== DATA FOR PROCESSING ==
* * *

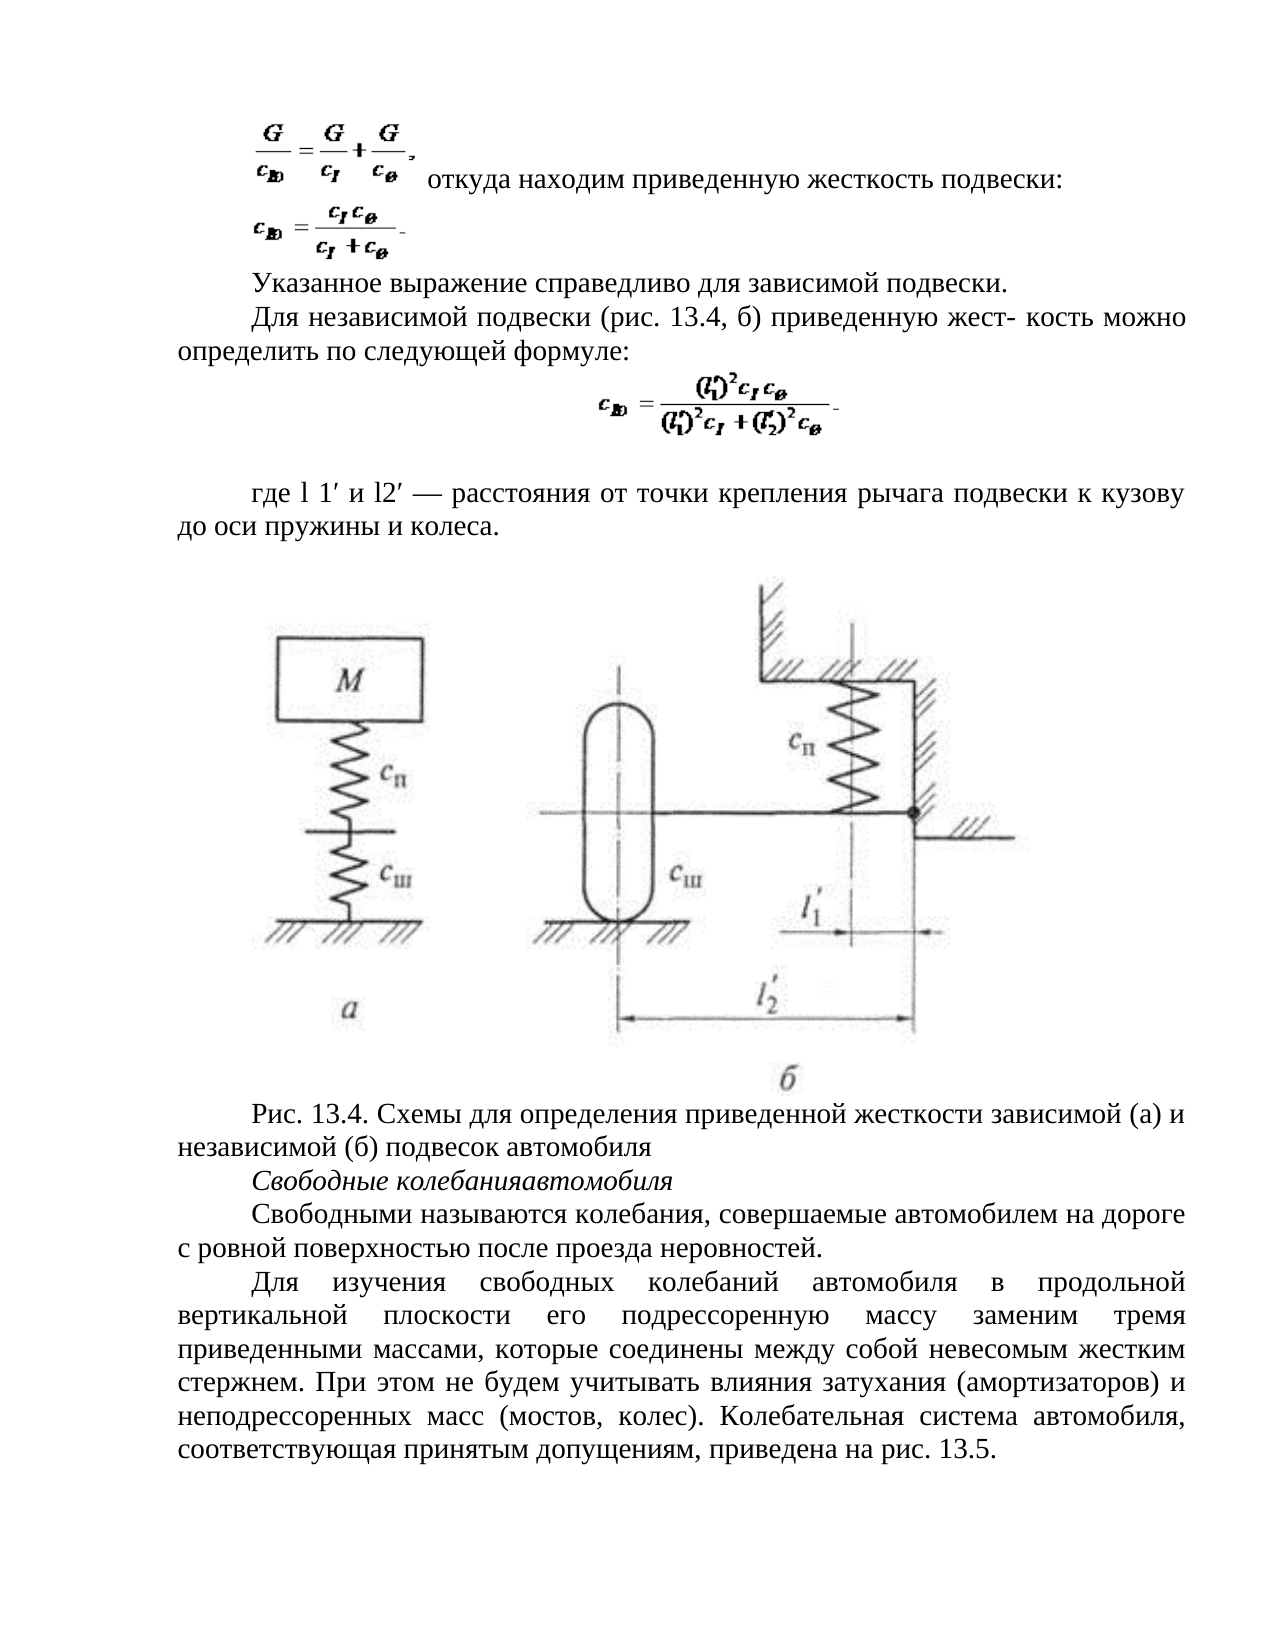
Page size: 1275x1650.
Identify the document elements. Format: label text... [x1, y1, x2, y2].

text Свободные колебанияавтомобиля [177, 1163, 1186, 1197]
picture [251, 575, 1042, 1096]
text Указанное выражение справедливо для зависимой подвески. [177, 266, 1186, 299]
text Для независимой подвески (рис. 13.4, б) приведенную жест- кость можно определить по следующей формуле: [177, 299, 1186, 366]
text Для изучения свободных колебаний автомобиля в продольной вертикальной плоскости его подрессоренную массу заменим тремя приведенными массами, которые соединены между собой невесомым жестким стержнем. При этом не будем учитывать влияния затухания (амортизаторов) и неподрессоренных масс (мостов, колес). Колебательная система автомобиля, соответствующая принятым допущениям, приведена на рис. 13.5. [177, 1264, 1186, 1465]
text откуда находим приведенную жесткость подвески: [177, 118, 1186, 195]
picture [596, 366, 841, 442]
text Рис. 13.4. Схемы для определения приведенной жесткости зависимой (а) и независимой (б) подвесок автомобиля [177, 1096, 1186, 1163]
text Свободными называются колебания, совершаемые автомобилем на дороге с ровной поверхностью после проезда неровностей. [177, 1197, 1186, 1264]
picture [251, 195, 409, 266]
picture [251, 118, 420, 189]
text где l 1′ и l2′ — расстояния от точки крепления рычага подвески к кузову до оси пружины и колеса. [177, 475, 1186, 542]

* * *

== ACTION ITEM ==
Work out how many lines of the material include "text", then report only that count.

== EXPECTED ANSWER ==
9